• **Exercise brief**
Write out the rows again, starting at the line containing "common name: Threadfin butterflyfish" and running through the end of the rows, both ends included, with "scientific name" changed to "binomial name" and everything else left as is. Give only those lines, and leave the pictures out.

* BEGIN *

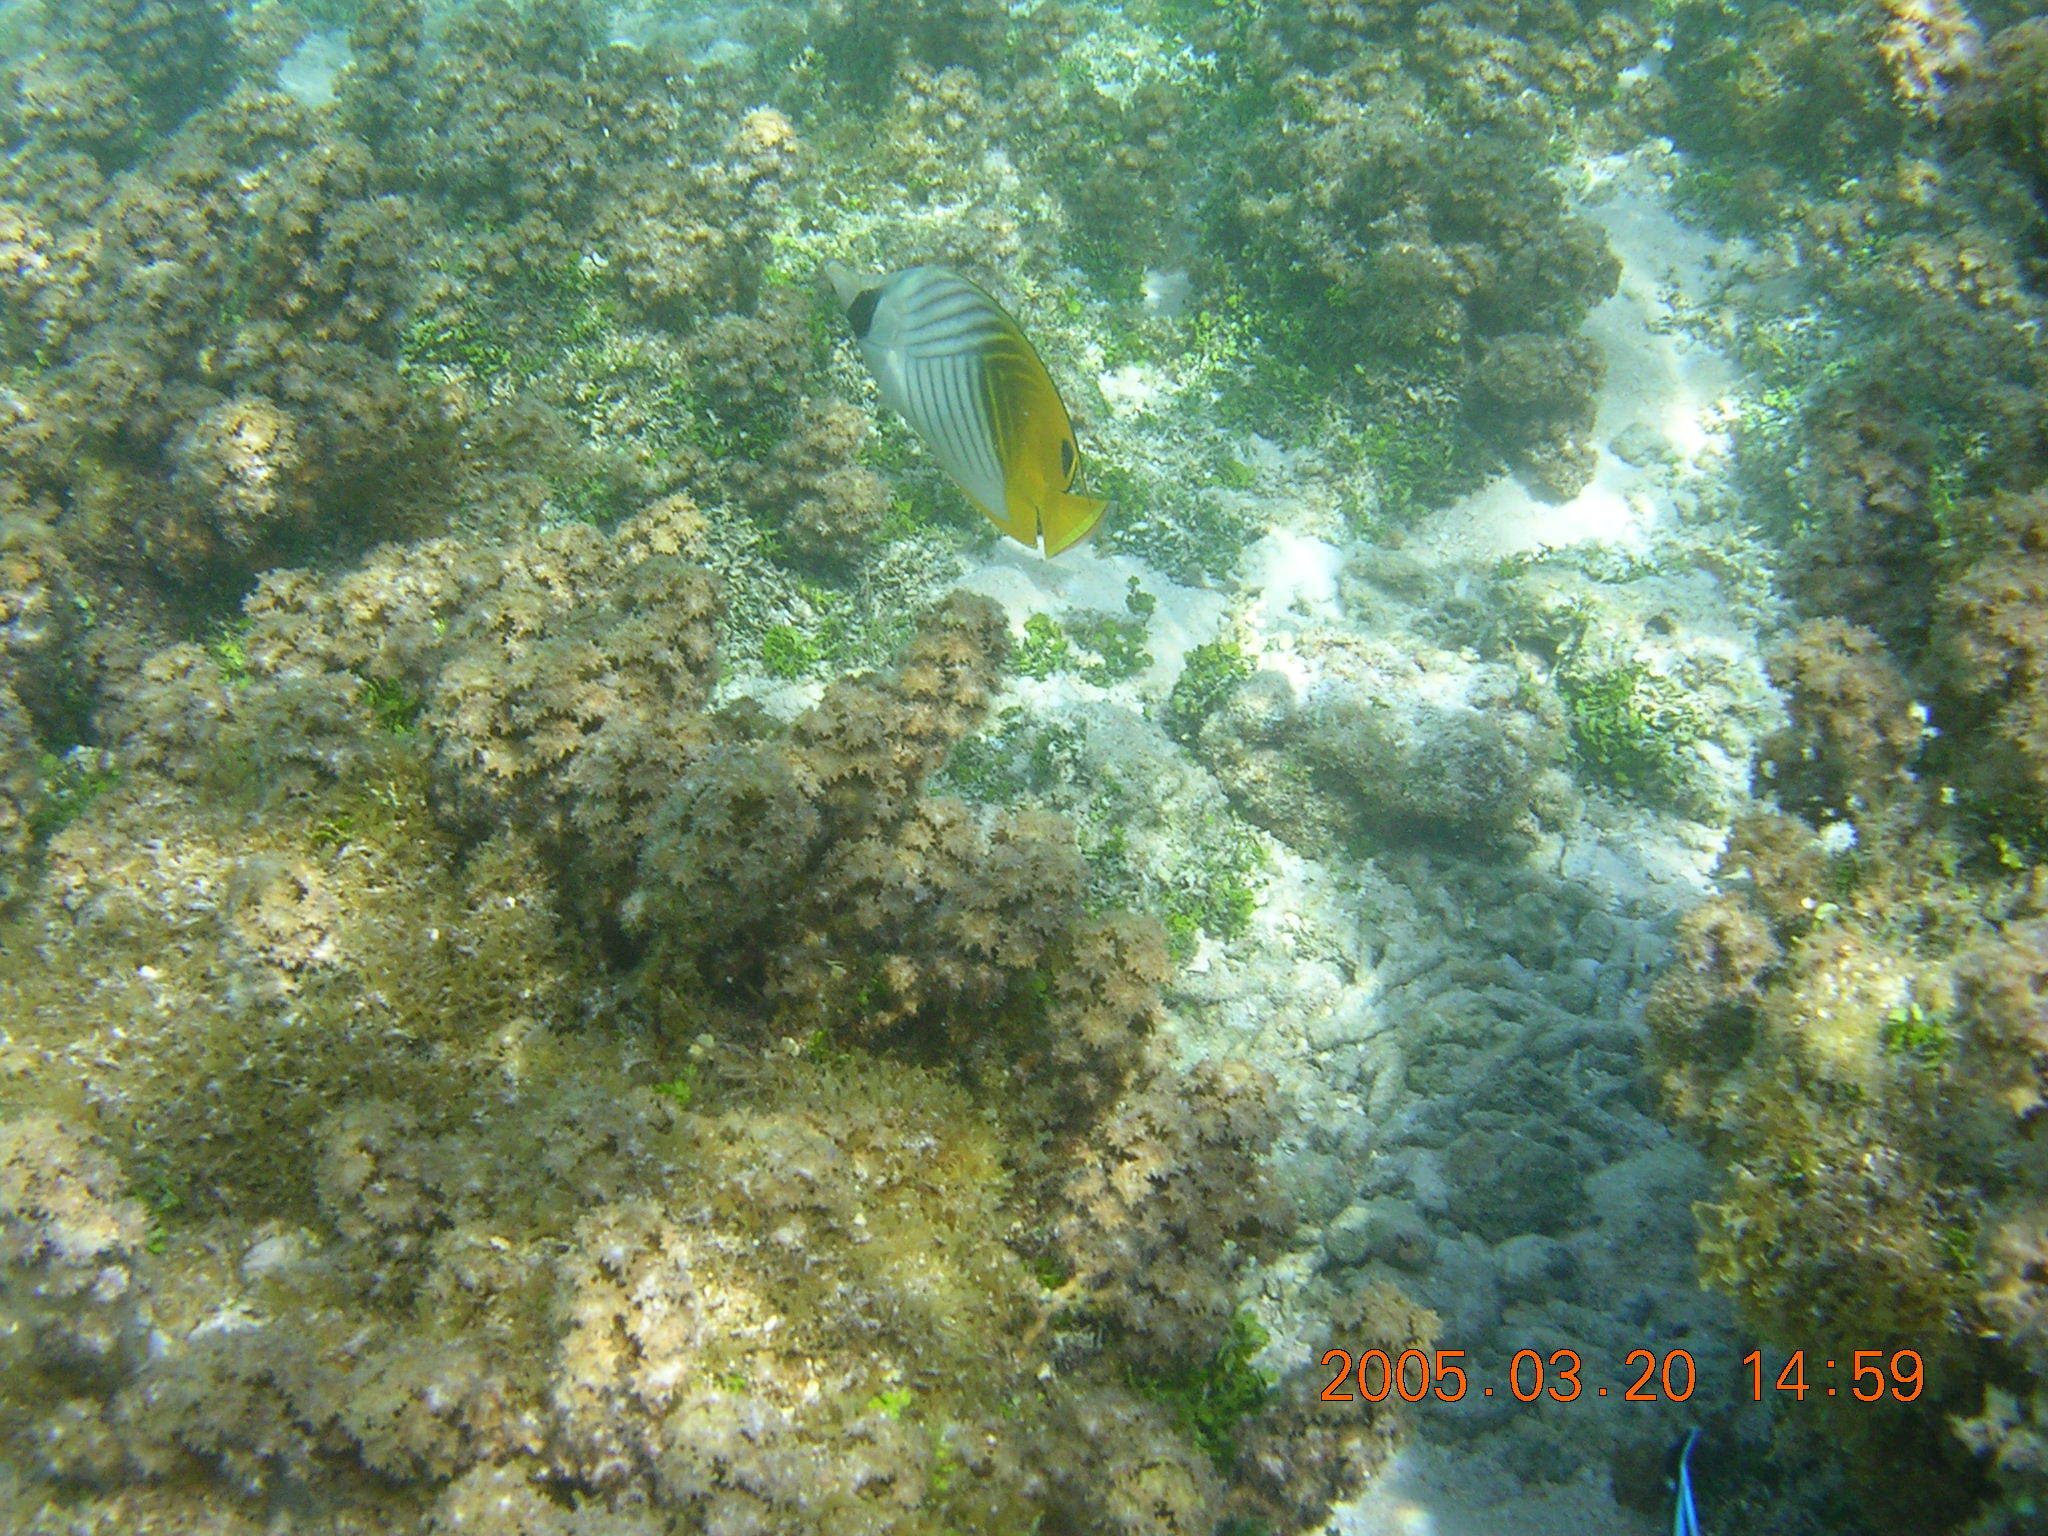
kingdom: Animalia
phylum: Chordata
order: Perciformes
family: Chaetodontidae
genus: Chaetodon
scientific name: Chaetodon auriga
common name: Threadfin butterflyfish
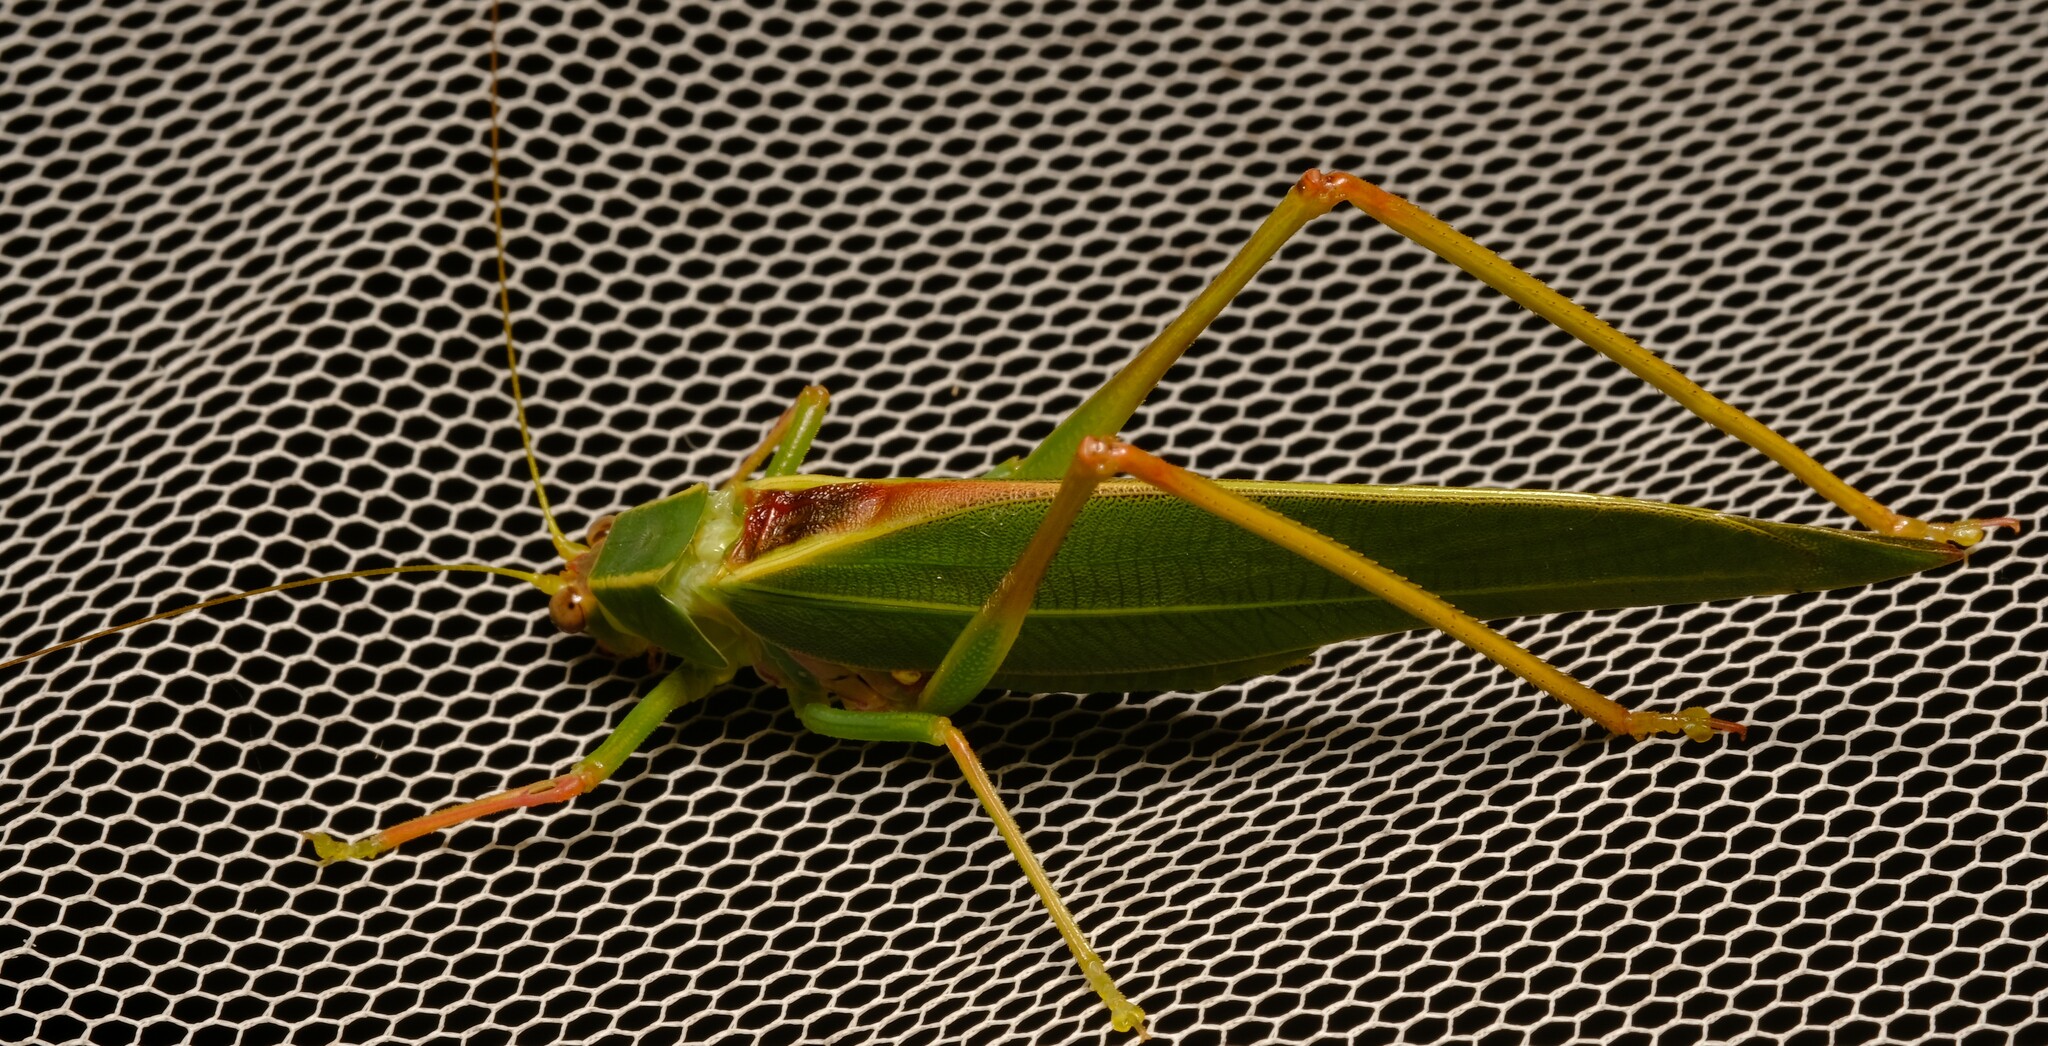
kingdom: Animalia
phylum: Arthropoda
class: Insecta
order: Orthoptera
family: Tettigoniidae
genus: Torbia
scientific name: Torbia viridissima
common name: Non-predaceous gum leaf katydid
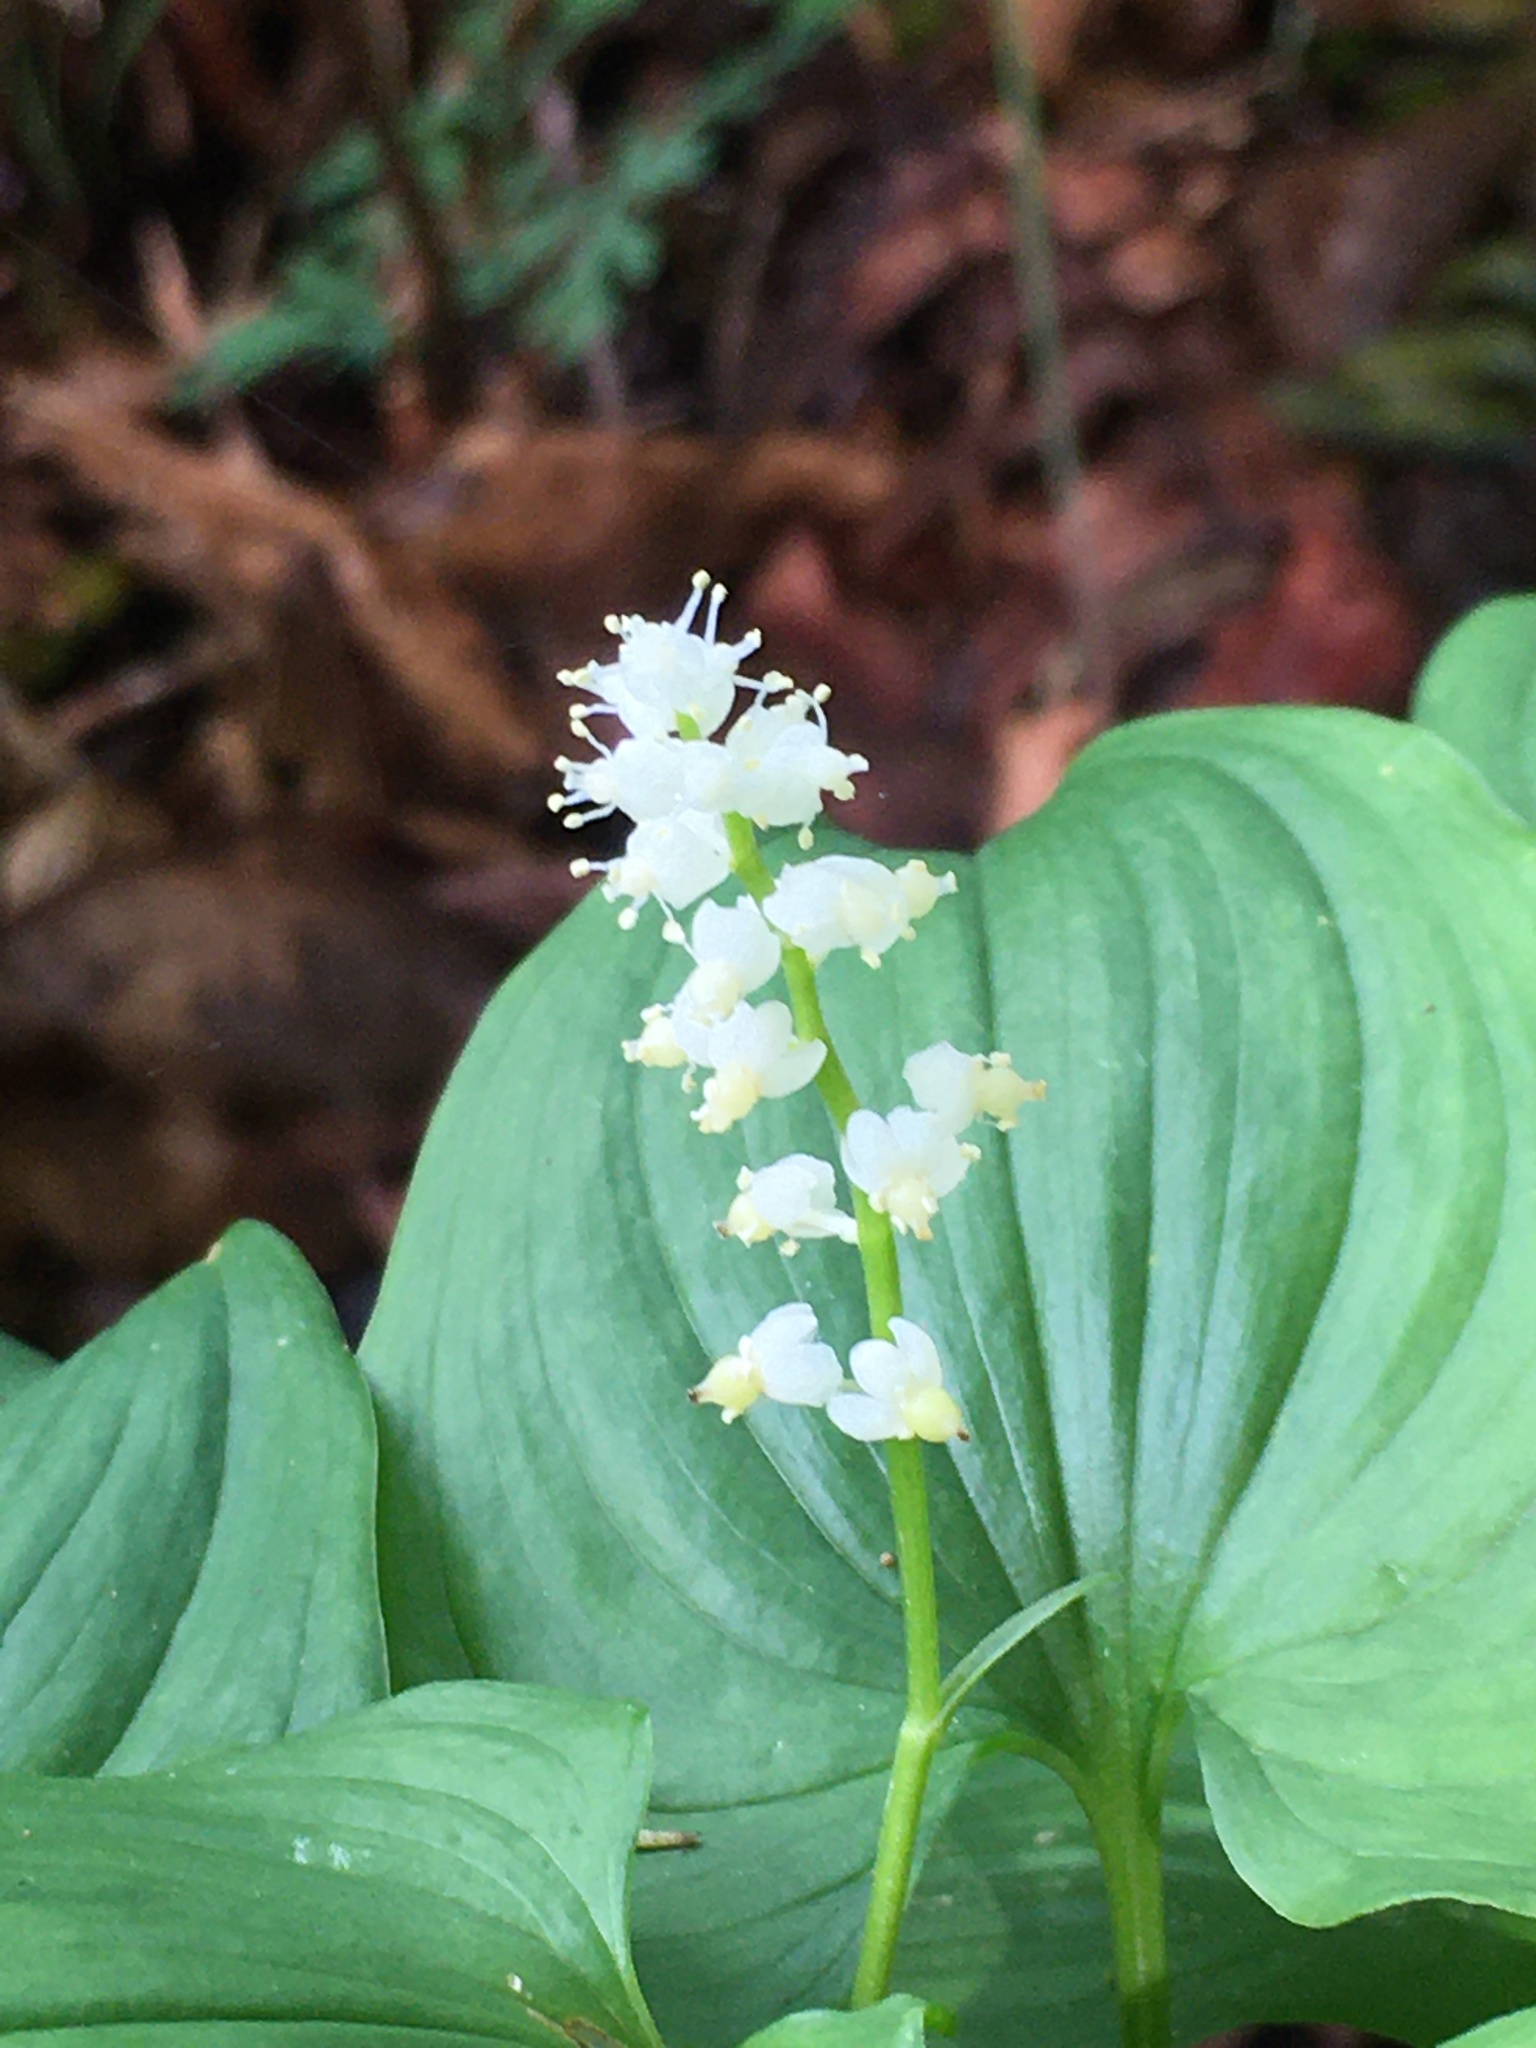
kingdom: Plantae
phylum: Tracheophyta
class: Liliopsida
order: Asparagales
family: Asparagaceae
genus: Maianthemum
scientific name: Maianthemum dilatatum
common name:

* END *

• **Complete answer**
common name: Threadfin butterflyfish
kingdom: Animalia
phylum: Arthropoda
class: Insecta
order: Orthoptera
family: Tettigoniidae
genus: Torbia
binomial name: Torbia viridissima
common name: Non-predaceous gum leaf katydid
kingdom: Plantae
phylum: Tracheophyta
class: Liliopsida
order: Asparagales
family: Asparagaceae
genus: Maianthemum
binomial name: Maianthemum dilatatum
common name:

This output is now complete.